Aim of the exercise = Reproduce each line of every item below word for word.

── Items ──

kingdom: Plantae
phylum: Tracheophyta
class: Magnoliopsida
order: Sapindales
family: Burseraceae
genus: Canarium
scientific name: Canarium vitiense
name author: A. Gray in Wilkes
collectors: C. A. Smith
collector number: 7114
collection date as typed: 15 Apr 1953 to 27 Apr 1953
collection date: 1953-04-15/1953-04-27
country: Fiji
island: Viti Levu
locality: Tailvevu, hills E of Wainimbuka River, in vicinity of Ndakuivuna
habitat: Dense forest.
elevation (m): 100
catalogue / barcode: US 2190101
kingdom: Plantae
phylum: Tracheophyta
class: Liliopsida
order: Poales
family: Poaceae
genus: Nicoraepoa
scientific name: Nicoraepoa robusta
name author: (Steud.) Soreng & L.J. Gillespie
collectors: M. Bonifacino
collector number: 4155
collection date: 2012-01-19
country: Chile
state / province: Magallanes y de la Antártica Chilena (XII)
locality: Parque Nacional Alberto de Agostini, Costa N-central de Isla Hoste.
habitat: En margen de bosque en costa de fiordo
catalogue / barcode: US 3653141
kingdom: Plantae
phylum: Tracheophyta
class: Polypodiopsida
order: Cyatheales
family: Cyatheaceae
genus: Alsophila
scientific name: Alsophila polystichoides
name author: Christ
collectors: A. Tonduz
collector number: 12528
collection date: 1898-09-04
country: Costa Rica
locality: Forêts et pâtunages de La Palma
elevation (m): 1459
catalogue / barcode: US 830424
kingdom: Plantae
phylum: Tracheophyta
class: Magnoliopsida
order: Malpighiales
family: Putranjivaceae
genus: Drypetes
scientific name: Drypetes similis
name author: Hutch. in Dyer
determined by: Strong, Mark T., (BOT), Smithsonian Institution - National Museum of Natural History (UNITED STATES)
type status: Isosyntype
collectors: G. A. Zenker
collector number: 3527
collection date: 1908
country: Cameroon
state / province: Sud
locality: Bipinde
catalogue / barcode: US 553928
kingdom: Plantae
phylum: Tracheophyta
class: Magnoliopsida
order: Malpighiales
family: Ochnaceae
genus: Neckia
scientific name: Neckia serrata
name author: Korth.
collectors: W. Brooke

───

Written reply =
kingdom: Plantae
phylum: Tracheophyta
class: Magnoliopsida
order: Sapindales
family: Burseraceae
genus: Canarium
scientific name: Canarium vitiense
name author: A. Gray in Wilkes
collectors: C. A. Smith
collector number: 7114
collection date as typed: 15 Apr 1953 to 27 Apr 1953
collection date: 1953-04-15/1953-04-27
country: Fiji
island: Viti Levu
locality: Tailvevu, hills E of Wainimbuka River, in vicinity of Ndakuivuna
habitat: Dense forest.
elevation (m): 100
catalogue / barcode: US 2190101
kingdom: Plantae
phylum: Tracheophyta
class: Liliopsida
order: Poales
family: Poaceae
genus: Nicoraepoa
scientific name: Nicoraepoa robusta
name author: (Steud.) Soreng & L.J. Gillespie
collectors: M. Bonifacino
collector number: 4155
collection date: 2012-01-19
country: Chile
state / province: Magallanes y de la Antártica Chilena (XII)
locality: Parque Nacional Alberto de Agostini, Costa N-central de Isla Hoste.
habitat: En margen de bosque en costa de fiordo
catalogue / barcode: US 3653141
kingdom: Plantae
phylum: Tracheophyta
class: Polypodiopsida
order: Cyatheales
family: Cyatheaceae
genus: Alsophila
scientific name: Alsophila polystichoides
name author: Christ
collectors: A. Tonduz
collector number: 12528
collection date: 1898-09-04
country: Costa Rica
locality: Forêts et pâtunages de La Palma
elevation (m): 1459
catalogue / barcode: US 830424
kingdom: Plantae
phylum: Tracheophyta
class: Magnoliopsida
order: Malpighiales
family: Putranjivaceae
genus: Drypetes
scientific name: Drypetes similis
name author: Hutch. in Dyer
determined by: Strong, Mark T., (BOT), Smithsonian Institution - National Museum of Natural History (UNITED STATES)
type status: Isosyntype
collectors: G. A. Zenker
collector number: 3527
collection date: 1908
country: Cameroon
state / province: Sud
locality: Bipinde
catalogue / barcode: US 553928
kingdom: Plantae
phylum: Tracheophyta
class: Magnoliopsida
order: Malpighiales
family: Ochnaceae
genus: Neckia
scientific name: Neckia serrata
name author: Korth.
collectors: W. Brooke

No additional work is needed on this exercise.